In the end I climbed the entire length of the ghyll, as far as its source in the outfall from Hayeswater. There I sat a while, feeling as if the entire landscape I'd thought I'd known had somehow shifted over the decades. But then I realised I'd also been carrying this feeling with me for a while now – this general sense of unease at the pace of change, and of an uncertain future. I also realise, I have lived much of this landscape in my head. I wrote about it intimately in my novel The Lavender and the Rose – the setting being a conflation of the valleys off Patterdale, and the remoter reaches of the Far Eastern fells, plus some that did not exist anywhere outside of imagination.
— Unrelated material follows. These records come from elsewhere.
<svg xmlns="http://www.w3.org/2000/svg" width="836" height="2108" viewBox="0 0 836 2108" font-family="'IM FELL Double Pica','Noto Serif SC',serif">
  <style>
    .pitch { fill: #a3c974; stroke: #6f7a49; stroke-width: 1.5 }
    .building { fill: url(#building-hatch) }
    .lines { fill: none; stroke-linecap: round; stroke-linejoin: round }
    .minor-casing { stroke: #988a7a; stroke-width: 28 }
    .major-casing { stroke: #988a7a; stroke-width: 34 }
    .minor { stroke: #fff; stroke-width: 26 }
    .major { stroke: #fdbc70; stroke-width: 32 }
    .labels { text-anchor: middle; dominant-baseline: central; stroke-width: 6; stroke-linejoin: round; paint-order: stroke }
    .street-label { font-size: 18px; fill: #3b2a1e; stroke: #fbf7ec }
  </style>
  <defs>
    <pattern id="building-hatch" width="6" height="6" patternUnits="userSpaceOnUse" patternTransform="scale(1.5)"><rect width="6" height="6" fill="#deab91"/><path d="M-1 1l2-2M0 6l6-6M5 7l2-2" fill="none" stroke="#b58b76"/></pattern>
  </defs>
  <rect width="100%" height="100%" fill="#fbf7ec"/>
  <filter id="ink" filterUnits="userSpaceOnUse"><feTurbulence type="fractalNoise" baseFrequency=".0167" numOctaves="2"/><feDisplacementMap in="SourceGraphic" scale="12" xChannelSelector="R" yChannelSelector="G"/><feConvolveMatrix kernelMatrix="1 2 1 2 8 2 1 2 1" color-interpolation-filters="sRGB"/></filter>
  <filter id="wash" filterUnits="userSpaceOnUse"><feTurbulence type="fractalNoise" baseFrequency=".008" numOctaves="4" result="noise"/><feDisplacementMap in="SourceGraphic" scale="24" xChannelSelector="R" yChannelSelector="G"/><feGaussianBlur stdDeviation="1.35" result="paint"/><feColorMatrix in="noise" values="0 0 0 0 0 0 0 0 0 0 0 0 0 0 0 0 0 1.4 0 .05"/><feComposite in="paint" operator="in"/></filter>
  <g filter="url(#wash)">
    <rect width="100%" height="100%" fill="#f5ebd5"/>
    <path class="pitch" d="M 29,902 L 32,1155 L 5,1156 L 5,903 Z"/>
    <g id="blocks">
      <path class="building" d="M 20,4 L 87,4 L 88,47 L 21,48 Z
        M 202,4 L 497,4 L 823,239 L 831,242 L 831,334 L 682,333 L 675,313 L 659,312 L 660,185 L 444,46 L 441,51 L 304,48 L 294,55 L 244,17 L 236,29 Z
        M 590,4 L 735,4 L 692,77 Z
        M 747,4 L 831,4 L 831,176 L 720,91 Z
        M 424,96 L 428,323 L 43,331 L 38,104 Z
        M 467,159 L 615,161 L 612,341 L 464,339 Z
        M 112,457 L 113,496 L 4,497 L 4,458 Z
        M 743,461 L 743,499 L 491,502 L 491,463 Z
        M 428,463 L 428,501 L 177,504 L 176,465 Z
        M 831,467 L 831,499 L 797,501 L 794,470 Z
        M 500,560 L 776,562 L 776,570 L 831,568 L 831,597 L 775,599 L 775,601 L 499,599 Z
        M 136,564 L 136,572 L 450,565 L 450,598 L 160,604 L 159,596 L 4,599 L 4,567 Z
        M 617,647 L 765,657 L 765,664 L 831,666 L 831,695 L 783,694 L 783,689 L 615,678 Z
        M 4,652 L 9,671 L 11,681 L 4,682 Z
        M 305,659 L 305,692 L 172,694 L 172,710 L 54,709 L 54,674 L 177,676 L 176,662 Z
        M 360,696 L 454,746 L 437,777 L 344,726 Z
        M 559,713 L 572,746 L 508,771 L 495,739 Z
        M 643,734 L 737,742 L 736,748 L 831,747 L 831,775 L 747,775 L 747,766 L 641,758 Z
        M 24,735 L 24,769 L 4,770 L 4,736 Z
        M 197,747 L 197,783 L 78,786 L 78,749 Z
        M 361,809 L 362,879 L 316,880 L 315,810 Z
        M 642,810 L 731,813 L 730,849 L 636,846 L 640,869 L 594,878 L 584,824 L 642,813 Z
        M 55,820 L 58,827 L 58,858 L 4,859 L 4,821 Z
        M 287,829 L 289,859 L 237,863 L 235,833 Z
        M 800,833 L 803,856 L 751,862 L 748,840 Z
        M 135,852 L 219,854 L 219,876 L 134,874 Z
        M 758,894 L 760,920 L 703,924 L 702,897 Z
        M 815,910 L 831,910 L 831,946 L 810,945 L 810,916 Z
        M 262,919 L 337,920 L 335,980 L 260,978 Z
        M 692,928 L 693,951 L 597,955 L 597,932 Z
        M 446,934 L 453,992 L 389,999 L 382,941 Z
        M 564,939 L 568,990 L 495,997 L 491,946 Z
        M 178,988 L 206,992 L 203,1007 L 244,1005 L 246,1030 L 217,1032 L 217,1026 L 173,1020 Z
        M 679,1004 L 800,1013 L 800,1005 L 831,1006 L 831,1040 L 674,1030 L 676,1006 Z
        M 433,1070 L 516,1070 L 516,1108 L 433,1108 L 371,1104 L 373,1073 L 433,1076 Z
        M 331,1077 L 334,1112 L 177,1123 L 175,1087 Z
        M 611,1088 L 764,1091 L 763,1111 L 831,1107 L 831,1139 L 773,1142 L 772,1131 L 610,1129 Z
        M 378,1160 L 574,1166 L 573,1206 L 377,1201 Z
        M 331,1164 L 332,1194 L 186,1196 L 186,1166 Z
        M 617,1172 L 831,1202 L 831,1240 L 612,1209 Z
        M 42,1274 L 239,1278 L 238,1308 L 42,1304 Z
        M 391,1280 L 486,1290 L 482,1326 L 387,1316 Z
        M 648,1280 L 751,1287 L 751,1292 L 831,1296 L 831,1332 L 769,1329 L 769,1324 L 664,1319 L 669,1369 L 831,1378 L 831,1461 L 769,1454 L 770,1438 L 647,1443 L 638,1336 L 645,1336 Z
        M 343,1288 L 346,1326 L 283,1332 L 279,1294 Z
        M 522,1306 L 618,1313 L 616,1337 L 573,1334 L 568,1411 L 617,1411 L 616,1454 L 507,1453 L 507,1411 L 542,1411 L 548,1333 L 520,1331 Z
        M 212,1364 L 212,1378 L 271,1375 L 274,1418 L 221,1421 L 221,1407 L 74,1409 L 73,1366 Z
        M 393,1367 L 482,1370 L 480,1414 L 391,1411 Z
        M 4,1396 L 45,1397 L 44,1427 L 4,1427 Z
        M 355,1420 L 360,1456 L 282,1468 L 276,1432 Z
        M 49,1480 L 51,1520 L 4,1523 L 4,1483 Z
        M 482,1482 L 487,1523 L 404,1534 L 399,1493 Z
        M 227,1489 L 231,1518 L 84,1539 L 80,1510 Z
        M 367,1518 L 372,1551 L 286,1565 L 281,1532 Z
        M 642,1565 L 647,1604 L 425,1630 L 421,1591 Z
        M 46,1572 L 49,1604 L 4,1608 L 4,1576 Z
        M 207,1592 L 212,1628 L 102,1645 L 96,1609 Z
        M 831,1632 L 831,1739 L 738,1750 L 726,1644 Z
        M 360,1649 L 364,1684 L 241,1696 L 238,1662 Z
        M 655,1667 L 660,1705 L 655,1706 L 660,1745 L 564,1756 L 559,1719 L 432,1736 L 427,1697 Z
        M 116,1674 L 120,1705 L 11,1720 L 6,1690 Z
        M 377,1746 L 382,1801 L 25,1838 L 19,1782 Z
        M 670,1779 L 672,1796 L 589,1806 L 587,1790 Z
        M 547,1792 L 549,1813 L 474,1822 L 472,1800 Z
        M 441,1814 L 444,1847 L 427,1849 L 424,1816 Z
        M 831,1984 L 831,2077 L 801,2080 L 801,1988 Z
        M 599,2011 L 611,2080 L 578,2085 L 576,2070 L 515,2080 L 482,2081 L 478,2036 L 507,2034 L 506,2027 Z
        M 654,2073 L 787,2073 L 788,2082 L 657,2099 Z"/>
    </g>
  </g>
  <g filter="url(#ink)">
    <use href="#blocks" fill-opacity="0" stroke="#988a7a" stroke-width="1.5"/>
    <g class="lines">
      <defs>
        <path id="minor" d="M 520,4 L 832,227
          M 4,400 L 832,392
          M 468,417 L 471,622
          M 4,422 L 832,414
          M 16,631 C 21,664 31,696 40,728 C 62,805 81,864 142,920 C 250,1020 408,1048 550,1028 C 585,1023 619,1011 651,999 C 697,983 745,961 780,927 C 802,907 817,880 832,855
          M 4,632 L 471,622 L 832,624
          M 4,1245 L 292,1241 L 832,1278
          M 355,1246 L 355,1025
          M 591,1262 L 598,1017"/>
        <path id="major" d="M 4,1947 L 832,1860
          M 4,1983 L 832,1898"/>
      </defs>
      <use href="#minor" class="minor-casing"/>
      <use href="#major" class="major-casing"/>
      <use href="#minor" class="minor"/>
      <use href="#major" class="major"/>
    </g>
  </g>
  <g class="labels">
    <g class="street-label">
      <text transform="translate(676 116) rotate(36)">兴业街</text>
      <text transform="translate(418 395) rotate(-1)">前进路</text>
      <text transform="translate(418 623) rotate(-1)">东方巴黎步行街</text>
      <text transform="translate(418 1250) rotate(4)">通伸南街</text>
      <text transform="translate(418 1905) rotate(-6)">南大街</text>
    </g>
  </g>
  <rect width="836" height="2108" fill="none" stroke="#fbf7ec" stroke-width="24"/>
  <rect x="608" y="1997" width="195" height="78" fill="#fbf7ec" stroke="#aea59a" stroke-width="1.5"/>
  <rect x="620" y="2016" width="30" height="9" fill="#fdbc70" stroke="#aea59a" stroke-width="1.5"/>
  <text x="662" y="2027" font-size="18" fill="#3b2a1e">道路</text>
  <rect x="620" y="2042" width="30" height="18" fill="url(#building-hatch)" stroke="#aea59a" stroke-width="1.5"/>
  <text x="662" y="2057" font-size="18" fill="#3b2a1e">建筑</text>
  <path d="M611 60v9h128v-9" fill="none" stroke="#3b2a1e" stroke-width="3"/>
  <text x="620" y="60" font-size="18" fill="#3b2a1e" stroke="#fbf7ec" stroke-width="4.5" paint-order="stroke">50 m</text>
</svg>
That said, I'm sure I did not imagine those falls, but like the past, like that day coming off Grey Crag, they are simply no longer assessible. The decades have erased them, reduced them in a sense to the story I'm telling now. And I realised too even the long silver arrow of Hayeswater was no longer as it was when I first encountered it, long ago. It used to be much higher, but at some point the dam at the outfall was removed, and the levels have settled back to a more natural level.
The photograph I took of the outfall was the only one to survive the cut, and a place I did not intend photographing at all. The others I deleted for one reason or another – blurred, poor composition, flat light, or simply disappointment at the apparent inaccessibility of the past. Whether that remaining photograph will one day carry the memory of place, or merely record the geography, only time will tell.
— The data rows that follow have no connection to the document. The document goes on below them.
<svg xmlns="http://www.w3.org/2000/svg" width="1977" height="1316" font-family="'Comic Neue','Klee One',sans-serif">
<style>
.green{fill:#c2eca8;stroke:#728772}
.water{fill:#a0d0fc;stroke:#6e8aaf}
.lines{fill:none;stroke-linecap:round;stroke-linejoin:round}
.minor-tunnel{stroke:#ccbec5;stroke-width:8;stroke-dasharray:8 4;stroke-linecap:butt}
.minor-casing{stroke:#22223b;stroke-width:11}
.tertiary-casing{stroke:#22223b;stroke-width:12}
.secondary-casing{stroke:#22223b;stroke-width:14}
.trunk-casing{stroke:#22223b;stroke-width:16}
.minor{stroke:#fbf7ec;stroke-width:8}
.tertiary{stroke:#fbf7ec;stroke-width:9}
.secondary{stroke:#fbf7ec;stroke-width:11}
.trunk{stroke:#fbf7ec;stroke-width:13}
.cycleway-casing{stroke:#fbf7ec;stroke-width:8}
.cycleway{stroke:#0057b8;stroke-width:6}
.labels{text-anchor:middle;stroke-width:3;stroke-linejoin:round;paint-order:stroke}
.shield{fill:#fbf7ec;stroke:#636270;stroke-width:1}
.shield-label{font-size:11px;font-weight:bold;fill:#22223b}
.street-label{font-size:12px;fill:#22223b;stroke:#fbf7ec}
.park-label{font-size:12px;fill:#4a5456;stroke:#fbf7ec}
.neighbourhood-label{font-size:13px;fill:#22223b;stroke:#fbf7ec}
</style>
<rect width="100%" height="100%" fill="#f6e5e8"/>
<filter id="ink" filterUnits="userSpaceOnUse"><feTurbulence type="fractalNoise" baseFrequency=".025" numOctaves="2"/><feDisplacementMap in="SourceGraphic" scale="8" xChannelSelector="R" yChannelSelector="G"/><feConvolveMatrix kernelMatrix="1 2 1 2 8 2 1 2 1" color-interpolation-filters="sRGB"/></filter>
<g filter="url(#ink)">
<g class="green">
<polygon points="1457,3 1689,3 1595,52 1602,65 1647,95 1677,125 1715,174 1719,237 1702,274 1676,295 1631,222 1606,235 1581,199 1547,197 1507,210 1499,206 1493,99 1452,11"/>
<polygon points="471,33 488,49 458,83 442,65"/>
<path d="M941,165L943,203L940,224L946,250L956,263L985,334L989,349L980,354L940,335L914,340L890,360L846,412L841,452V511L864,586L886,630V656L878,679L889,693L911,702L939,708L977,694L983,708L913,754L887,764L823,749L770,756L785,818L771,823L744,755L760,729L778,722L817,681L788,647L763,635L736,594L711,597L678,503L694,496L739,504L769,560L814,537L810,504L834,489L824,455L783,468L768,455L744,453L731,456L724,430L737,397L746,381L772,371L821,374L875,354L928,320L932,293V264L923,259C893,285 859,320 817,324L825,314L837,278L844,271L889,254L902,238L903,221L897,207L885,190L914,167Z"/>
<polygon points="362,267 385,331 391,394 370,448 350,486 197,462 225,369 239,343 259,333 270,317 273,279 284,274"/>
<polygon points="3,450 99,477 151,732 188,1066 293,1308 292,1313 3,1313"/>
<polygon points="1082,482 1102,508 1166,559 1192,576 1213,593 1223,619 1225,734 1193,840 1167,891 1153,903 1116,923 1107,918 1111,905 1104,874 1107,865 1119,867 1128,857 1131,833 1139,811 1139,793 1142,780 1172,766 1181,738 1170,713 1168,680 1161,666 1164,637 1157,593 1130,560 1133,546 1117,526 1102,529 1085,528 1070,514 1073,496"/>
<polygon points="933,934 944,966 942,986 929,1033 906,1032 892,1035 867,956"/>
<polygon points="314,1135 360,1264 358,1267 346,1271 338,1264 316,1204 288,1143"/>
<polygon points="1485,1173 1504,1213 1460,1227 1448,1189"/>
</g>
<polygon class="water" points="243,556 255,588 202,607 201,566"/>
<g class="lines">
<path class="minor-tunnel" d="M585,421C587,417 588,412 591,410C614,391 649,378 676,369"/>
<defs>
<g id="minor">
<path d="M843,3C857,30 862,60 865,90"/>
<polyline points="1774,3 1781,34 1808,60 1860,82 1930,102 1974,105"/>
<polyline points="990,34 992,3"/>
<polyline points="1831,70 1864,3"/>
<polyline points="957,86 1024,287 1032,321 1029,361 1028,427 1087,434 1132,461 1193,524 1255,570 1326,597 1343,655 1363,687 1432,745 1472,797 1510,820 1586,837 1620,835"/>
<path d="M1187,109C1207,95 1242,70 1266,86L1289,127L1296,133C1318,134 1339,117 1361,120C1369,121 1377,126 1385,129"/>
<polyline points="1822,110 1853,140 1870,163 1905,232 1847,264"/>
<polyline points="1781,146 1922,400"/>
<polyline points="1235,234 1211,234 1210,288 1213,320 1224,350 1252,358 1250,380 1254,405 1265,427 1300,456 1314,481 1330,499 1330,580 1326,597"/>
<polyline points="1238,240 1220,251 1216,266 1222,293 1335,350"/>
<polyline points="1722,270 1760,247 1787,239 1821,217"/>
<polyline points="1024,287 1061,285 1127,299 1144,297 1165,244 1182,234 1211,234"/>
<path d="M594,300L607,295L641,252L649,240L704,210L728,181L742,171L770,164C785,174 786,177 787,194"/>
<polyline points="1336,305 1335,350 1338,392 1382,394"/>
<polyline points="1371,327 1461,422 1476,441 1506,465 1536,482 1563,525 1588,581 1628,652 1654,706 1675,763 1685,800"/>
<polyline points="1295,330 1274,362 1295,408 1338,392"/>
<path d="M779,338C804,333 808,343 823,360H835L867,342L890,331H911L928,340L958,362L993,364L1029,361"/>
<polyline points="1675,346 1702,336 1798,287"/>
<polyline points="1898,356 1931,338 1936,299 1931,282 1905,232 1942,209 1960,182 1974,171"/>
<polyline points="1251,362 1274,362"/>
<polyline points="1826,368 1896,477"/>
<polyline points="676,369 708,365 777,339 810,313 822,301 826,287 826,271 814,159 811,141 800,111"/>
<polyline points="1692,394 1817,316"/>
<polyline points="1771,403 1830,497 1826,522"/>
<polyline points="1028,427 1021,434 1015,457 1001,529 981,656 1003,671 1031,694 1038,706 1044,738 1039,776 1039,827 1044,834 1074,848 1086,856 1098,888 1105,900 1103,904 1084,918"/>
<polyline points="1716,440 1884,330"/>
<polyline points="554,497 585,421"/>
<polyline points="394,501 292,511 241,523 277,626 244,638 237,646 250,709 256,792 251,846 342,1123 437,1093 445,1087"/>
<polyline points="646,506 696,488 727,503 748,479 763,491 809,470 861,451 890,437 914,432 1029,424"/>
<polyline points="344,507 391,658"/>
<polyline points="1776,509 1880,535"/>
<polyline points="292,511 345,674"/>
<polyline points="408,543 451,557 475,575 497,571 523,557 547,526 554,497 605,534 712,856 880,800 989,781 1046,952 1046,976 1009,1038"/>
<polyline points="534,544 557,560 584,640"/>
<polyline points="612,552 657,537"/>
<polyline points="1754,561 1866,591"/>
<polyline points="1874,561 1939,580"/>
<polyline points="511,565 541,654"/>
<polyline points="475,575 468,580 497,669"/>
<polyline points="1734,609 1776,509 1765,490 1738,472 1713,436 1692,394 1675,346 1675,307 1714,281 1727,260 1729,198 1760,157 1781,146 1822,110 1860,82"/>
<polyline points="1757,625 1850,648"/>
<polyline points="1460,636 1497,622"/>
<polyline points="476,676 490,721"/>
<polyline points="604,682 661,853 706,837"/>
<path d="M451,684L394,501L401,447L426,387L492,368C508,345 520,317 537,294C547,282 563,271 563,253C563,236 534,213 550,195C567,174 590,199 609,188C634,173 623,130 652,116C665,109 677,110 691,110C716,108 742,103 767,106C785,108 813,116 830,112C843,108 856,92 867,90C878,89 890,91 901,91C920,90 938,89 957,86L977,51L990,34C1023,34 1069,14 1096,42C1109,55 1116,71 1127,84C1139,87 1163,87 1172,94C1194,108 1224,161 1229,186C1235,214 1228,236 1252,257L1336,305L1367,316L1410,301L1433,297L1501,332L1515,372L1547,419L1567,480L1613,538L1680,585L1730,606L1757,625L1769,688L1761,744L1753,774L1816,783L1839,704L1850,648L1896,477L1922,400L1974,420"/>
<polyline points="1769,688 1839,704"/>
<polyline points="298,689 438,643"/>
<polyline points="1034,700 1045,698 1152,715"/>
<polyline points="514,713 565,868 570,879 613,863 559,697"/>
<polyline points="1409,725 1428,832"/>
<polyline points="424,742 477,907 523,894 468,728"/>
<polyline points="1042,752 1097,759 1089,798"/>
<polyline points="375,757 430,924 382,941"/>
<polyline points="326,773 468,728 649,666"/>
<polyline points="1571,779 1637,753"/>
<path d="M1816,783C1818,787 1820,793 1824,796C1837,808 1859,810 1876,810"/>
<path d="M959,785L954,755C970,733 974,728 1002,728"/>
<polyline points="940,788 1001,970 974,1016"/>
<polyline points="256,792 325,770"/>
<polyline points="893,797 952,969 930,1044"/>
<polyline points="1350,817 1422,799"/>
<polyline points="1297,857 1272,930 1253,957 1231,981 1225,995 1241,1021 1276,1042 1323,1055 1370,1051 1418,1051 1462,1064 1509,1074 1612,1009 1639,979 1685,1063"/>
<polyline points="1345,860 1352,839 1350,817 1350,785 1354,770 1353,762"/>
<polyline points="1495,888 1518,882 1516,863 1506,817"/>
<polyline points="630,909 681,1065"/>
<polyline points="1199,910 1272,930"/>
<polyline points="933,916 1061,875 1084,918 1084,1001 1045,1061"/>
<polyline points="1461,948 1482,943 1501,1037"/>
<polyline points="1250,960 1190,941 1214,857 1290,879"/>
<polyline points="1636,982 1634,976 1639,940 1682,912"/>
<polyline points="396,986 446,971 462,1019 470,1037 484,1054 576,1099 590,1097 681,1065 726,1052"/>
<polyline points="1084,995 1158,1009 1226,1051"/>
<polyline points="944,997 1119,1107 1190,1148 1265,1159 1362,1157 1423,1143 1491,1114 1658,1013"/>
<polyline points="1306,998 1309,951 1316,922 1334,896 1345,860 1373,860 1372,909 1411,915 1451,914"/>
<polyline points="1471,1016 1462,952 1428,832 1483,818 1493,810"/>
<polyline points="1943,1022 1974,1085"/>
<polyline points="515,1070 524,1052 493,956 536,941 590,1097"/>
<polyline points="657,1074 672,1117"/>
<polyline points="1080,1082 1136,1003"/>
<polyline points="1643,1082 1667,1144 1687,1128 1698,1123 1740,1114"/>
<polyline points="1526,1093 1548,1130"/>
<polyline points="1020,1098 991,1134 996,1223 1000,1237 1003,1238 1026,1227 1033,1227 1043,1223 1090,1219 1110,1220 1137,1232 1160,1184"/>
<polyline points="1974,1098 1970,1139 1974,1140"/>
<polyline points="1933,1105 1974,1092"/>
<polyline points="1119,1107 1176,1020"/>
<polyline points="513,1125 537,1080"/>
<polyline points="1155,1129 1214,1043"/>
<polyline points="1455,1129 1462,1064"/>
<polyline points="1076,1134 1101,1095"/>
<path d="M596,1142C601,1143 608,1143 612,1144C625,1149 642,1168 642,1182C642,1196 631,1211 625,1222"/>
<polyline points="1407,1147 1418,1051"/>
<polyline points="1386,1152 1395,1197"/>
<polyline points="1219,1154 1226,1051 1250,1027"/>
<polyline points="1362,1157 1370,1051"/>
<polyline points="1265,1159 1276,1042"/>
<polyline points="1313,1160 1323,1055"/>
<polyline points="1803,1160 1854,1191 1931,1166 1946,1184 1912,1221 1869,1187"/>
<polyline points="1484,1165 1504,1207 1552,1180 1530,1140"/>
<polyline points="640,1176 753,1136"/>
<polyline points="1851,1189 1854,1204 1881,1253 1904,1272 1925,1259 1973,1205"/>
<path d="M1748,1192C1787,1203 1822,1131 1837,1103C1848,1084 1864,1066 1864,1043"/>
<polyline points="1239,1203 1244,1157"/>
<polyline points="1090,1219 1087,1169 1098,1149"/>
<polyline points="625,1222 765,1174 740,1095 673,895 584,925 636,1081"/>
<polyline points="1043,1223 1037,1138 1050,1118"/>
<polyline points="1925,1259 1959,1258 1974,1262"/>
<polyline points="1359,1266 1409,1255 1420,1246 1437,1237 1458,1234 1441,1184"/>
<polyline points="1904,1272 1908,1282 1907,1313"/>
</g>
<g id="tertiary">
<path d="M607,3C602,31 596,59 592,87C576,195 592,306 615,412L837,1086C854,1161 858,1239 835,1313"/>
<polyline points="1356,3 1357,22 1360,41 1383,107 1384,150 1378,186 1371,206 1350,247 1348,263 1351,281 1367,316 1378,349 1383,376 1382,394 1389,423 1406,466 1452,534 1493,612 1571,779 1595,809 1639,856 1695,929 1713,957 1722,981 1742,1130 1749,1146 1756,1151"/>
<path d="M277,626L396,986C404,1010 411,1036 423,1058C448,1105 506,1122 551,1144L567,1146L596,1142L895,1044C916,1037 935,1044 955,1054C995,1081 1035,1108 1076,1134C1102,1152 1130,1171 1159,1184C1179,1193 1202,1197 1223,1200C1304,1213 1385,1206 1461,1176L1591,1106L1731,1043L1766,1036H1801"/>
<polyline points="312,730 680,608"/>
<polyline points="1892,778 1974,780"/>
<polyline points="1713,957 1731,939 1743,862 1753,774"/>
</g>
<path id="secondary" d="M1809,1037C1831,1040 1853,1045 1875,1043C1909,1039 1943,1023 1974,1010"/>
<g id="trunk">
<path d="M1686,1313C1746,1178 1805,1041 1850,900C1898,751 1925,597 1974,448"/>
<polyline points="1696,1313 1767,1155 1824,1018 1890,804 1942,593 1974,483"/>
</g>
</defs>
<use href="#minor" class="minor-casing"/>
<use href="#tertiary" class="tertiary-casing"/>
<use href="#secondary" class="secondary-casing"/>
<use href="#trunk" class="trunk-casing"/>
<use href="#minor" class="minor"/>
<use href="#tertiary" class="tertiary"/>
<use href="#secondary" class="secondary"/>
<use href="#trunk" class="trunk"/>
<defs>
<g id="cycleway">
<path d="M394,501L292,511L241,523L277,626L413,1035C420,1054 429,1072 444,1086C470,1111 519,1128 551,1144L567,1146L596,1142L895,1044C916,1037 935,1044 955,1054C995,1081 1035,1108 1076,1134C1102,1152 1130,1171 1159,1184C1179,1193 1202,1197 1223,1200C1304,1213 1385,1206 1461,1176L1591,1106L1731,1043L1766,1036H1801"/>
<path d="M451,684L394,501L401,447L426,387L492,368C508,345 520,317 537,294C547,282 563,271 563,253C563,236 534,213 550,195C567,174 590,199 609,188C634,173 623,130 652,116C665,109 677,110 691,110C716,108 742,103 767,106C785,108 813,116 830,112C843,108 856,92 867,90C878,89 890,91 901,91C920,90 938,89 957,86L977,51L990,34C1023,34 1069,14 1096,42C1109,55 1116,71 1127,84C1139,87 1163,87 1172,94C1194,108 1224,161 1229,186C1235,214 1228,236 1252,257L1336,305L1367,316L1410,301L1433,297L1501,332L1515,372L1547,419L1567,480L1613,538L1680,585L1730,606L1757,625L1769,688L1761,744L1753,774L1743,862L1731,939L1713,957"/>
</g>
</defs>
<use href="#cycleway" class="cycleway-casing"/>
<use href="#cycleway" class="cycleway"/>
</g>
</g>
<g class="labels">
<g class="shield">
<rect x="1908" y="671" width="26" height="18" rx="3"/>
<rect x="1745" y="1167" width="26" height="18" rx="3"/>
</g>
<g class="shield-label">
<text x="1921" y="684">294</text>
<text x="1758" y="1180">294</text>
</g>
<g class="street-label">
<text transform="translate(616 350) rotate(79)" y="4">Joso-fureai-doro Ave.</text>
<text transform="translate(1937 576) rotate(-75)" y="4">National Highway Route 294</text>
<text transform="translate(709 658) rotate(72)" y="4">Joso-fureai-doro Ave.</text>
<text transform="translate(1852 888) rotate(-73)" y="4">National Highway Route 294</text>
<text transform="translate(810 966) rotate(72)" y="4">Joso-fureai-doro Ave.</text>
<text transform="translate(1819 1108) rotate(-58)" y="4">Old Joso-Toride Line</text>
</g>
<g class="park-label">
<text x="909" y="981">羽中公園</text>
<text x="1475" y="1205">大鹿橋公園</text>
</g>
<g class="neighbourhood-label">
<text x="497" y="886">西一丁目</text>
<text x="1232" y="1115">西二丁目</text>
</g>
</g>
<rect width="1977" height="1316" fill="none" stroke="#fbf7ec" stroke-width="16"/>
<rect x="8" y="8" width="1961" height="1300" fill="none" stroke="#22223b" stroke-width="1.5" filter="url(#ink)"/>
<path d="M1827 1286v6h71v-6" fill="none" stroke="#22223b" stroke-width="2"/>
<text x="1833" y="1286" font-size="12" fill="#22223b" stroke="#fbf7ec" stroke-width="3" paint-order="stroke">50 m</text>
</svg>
I briefly contemplated taking the higher routes back to Hartsop, over Satura Crag and the Angletarn Pikes, but that was a much longer day than I'd planned and not enough time on the ticket anyway. So I made my return the way I'd come, checked into the hotel, sat out on the green with, of all things, a leisurely pint of beer – since beer is not usually my thing.
Surrounded by the beauty of towering fell country, I fingered the maps on the phone, planning the next day's walk. But it was with a feeling the maps I've been carrying in my head are becoming increasingly unreliable for navigating the real world. Yet memory can retain an astonishing clarity our whole lives, accessible at the slightest turn of thought – the ache of a descent, the soothing shock of cold water on tired feet, the feeling of release from an intimidating mountain's grip. But it's the routes back that fail us. Roads collapse. Paths disappear among the swelling, steaming thickets of seasonal bracken. Gates, once open and inviting, we return to find locked against us.
But we keep going by whatever means come to hand, and with a growing awareness those old routes are not always reliable guides to memories of place. And by the same token, the paths we walk today may not be there tomorrow. Yet in some ways that's not important, and once followed, they can be discarded.
Memories of place seem gifted. They come to us with a feeling, with a sense of something having opened, allowing us into a more intimate relationship with our surroundings. It can be a moment of intensity, perhaps brought on by struggle or hardship, but other times that intensity comes out of nothing more than the kind of attention we bring to bear.
So, yes, although the routes we once travelled may prove unreliable, and the destinations themselves altered beyond all recognition, the moments in which a landscape once admitted us into itself remain curiously intact, long after the maps have forgotten how to get us there.